Ed.D. in Educational Administration & Leadership, 2008
School of Education
August 1, 2011
“My career in Student Development is allowing me to return the favors I received to future students.”
My interest in educational leadership and the pursuit of a doctorate degree began in high school but they truly blossomed during my undergraduate experience at CSU Long Beach. My college years were filled with intellectual and social challenges. My opinions were valued for the first time and I learned to appreciate diverse cultures and to take pride in my own identity. This was a powerful transformational journey that I would not have expected based on my negative experiences in K-12 education.
I come from a middle class home in Long Beach, California, where I attended public schools. Although my parents always encouraged me to attend college, they were limited in their knowledge and ability to provide me with the insight and strategy necessary to prepare for attending a prestigious college. I was always interested in the concept of higher education, but I really had no idea of what it took to position myself academically and socially in a way that would expand my postsecondary choices when the time came to apply. More importantly, I had no meaningful social connections with peers because I was struggling to come to terms with my identity as a gay man. I would have completely slipped through the cracks academically, were it not for the encouragement of my English teachers. They awakened my self-confidence and explained how college could be a place for me to flourish academically and socially once I escaped the fear and homophobia I was experiencing in high school.

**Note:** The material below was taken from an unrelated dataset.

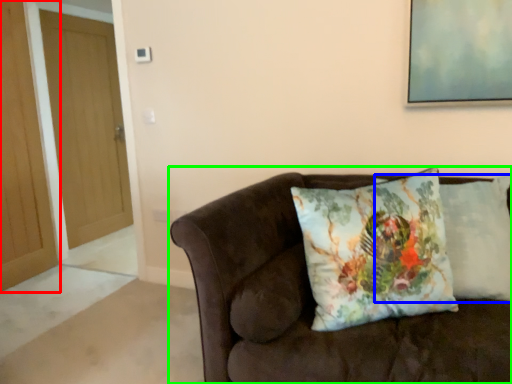
Question: Based on their relative distances, which object is nearer to door (highlighted by a red box)? Choose from pillow (highlighted by a blue box) and studio couch (highlighted by a green box).

Choices:
 (A) pillow
 (B) studio couch

Answer: (B)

Within a few years I was majoring in English at CSULB and heavily involved in extracurricular activities. I gained a sense of purpose and a feeling of belonging I never felt before. When I learned that a career in Student Affairs would allow me to return the favors I received to future students, I decided to pursue a Master’s degree in College Student Personnel Administration at the University of Central Missouri. This experience ignited my passion for learning, student development, and scholarship. After graduation I intended to begin a doctorate within 5 years—but my plans for doctoral education had to wait another 10 years before I started the Joint Doctorate at UCI/CSULB.
In the meantime, I was fortunate to find exceptional mentors who guided me through increasingly responsible leadership positions in student affairs at public and private universities in Missouri, Kentucky, and California. I advised students and supervised professional staff in a variety of functional areas including student activities, leadership development, student media, career services, health and counseling services, and academic advising.

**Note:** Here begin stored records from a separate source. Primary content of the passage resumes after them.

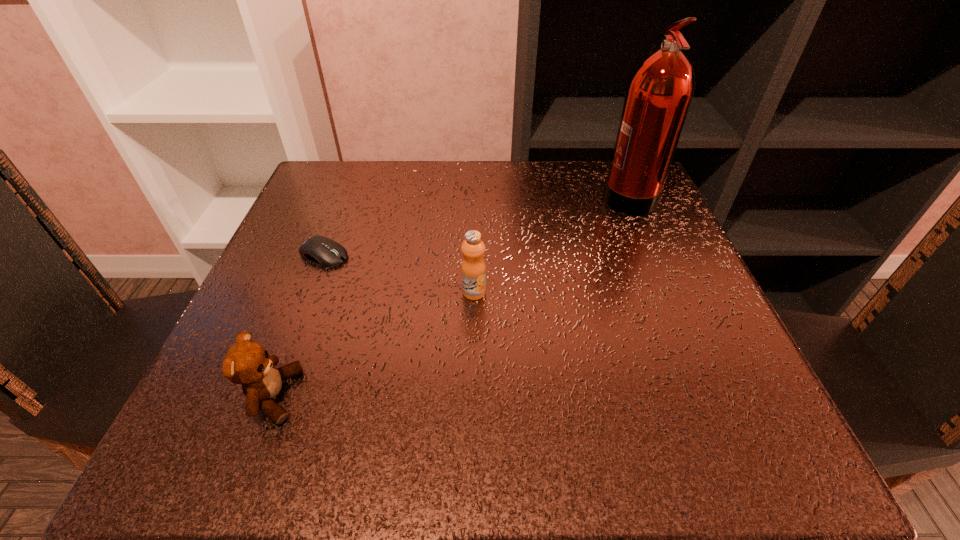
Identify the location of unoccupied position between the rightmost object and the nearest object. (450, 295).

What are the coordinates of `free space between the second object from right to left and the teddy bear` in the screenshot? It's located at (373, 344).

Locate an element on the screen. The height and width of the screenshot is (540, 960). free spot between the second farthest object and the teddy bear is located at coordinates (299, 325).

The image size is (960, 540). In order to click on free space between the computer equipment and the second object from right to left in this screenshot , I will do `click(399, 273)`.

The height and width of the screenshot is (540, 960). Identify the location of free space between the shortest object and the third farthest object. (399, 273).

Locate an element on the screen. free area in between the fire extinguisher and the second farthest object is located at coordinates (475, 225).

At what (x,y) coordinates should I click in order to perform the action: click on vacant space that is in between the third nearest object and the orange juice. Please return your answer as a coordinate pair (x, y). Looking at the image, I should click on (399, 273).

Where is `object that ranks as the second closest to the orange juice`? This screenshot has width=960, height=540. object that ranks as the second closest to the orange juice is located at coordinates (248, 363).

Locate which object is the third closest to the orange juice. Please provide its 2D coordinates. Your answer should be formatted as a tuple, i.e. [(x, y)], where the tuple contains the x and y coordinates of a point satisfying the conditions above.

[(659, 93)]

Locate an element on the screen. Image resolution: width=960 pixels, height=540 pixels. free location that satisfies the following two spatial constraints: 1. on the front-facing side of the tallest object; 2. on the front label of the orange juice is located at coordinates (669, 292).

In 2003 I decided to apply to the first cohort of the CSU/UCI Joint Ed.D. in Educational Leadership and Administration for two reasons. First, my career was stalling, I knew that I could not advance professionally without a title, and I had little money and time to devote to a traditional program. Second, I had questions about what I saw as a precipitous decline in men’s involvement in their education and in campus life. This was contrary to the positive experience I had in college and my belief in the transformative power of higher education. As a student affairs practitioner, I was at a loss to help many of my male students to find their purpose. For my dissertation, Understanding Men’s Engagement in Higher Education, I interviewed men who did not attend college at the traditional age and learned what they found most valuable about higher education as an adult.
I am indebted to Dr. Liane Brouillette and Dr. Michael Martinez for their guidance as I developed my study. As committee members they brought their unique expertise of methodology and scholarly writing to the project. I also credit my chair, Dr. Dawn Person, with giving me just the right balance of direction and freedom in the writing process.

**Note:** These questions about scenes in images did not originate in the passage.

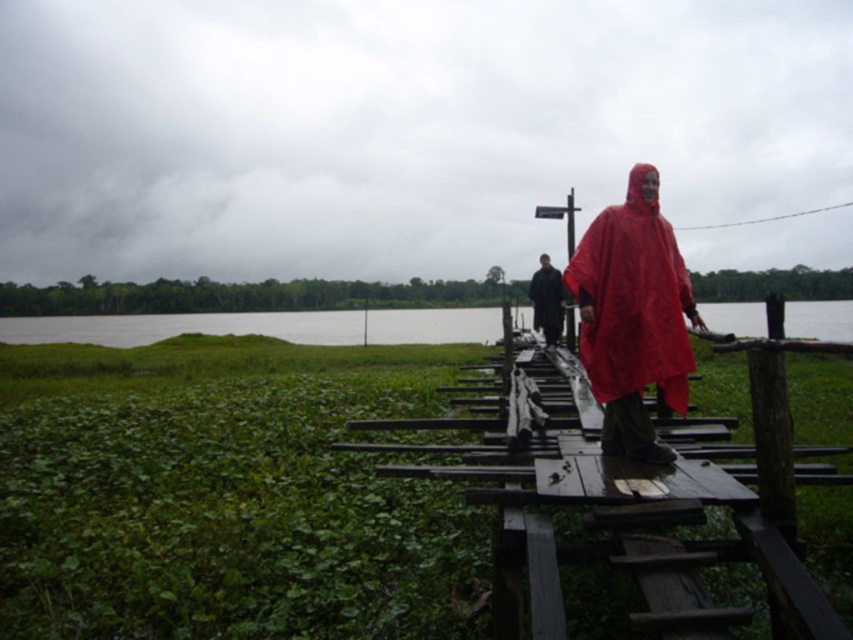
Question: Is wooden dock at center bigger than matte red poncho at center?

Choices:
 (A) no
 (B) yes

Answer: (A)

Question: Which object is closer to the camera taking this photo?

Choices:
 (A) matte black raincoat at center
 (B) green grass at lower left
 (C) wooden dock at center

Answer: (B)

Question: Can you confirm if wooden dock at center is positioned above matte black raincoat at center?

Choices:
 (A) no
 (B) yes

Answer: (A)

Question: Considering the real-world distances, which object is farthest from the matte black raincoat at center?

Choices:
 (A) wooden dock at center
 (B) matte red poncho at center
 (C) green grass at lower left

Answer: (C)

Question: Is green grass at lower left in front of matte black raincoat at center?

Choices:
 (A) yes
 (B) no

Answer: (A)

Question: Estimate the real-world distances between objects in this image. Which object is closer to the wooden dock at center?

Choices:
 (A) green grass at lower left
 (B) matte red poncho at center
 (C) matte black raincoat at center

Answer: (B)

In 2009, I made a career shift and decided to take a full time lecturer position at CSULB. I am also the coordinator of the Master of Science program in Student Development in Higher Education. I teach experiential education courses as well as law and ethics. I am also delighted to chair theses and dissertations and to teach research methods to the doctoral students in CSULB’s independent doctorate. My research interests include defining and evaluating professional values and dispositions in student affairs practice; masculinity and gender studies; qualitative research methodologies; and assessment of academic support services.
The doctorate degree opened up a whole new world of professional and personal opportunities beyond which I could have ever imagined as an insecure high school student. Throughout all of my work and student advising, I use my professional and personal experiences to enrich my pedagogy and to encourage my students to be true to their identities and to their calling to be educators.